-- Data to use --
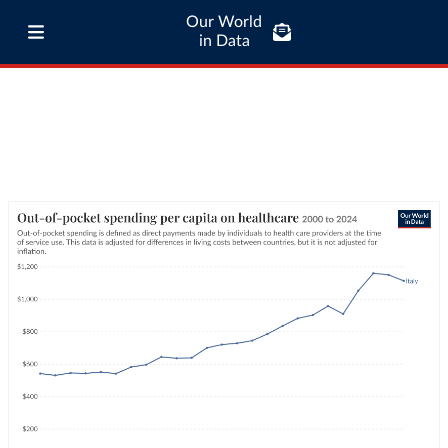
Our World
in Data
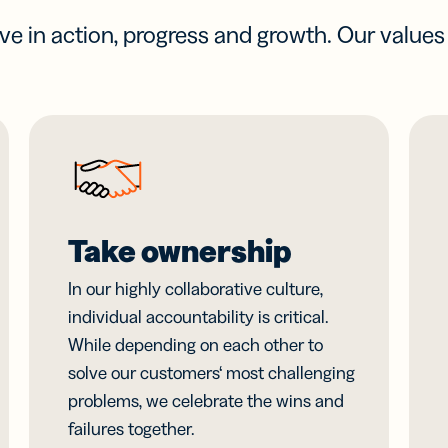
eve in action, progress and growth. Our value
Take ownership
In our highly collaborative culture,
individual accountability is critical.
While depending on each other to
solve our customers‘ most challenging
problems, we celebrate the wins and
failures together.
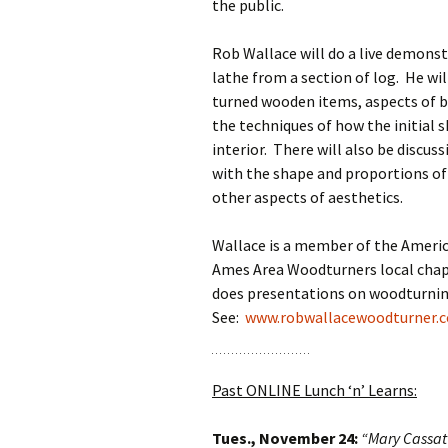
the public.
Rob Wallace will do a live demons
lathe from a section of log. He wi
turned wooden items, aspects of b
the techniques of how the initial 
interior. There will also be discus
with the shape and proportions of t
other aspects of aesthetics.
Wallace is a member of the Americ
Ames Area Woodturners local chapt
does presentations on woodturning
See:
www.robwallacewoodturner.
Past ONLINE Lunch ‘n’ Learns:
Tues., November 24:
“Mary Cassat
--
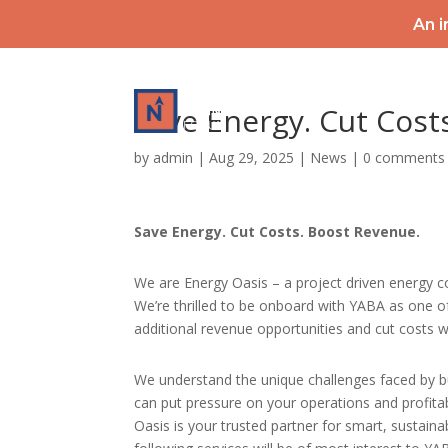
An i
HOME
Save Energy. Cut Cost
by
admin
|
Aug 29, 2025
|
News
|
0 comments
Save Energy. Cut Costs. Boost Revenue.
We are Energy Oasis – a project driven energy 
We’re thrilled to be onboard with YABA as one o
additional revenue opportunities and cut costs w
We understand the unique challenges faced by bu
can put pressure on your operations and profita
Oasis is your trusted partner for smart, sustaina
--
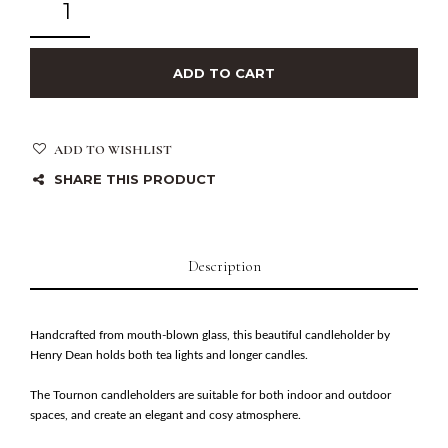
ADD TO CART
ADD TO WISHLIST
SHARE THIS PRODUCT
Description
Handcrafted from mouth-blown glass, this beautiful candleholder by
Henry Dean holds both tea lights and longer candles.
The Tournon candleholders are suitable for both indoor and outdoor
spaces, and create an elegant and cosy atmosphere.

-- Prompt --
Swap "elegant" for "graceful" in the stretch from the line containing "ADD TO CART" through the line containing "spaces, and create", and give only those lines, otherwise unchanged.

-- Task output --
ADD TO CART
ADD TO WISHLIST
SHARE THIS PRODUCT
Description
Handcrafted from mouth-blown glass, this beautiful candleholder by
Henry Dean holds both tea lights and longer candles.
The Tournon candleholders are suitable for both indoor and outdoor
spaces, and create an graceful and cosy atmosphere.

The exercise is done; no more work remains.